### Work required
Return the data exactly, with all pictures removed.

### Material provided
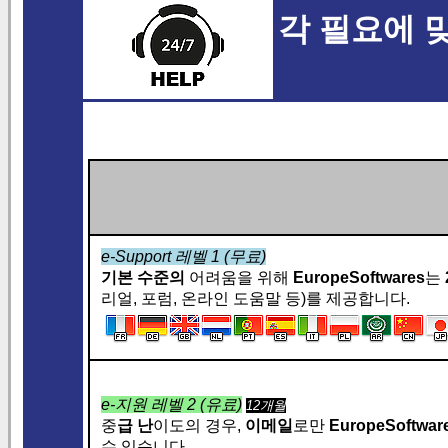
각 필요에 
e-Support 레벨 1 (무료)
기본 수준의
어려움을 위해
EuropeSoftwares
는
리얼, 포럼, 온라인 도움말 등)를 제공합니다.
e-지원 레벨 2 (유료)
12개월
중
급 난
이도의 경우,
이메일
로만
EuropeSoftwa
수 있습니다.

### Task result
각 필요에 
e-Support 레벨 1 (무료)
기본 수준의
어려움을 위해
EuropeSoftwares
는
리얼, 포럼, 온라인 도움말 등)를 제공합니다.
e-지원 레벨 2 (유료)
12개월
중
급 난
이도의 경우,
이메일
로만
EuropeSoftwa
수 있습니다.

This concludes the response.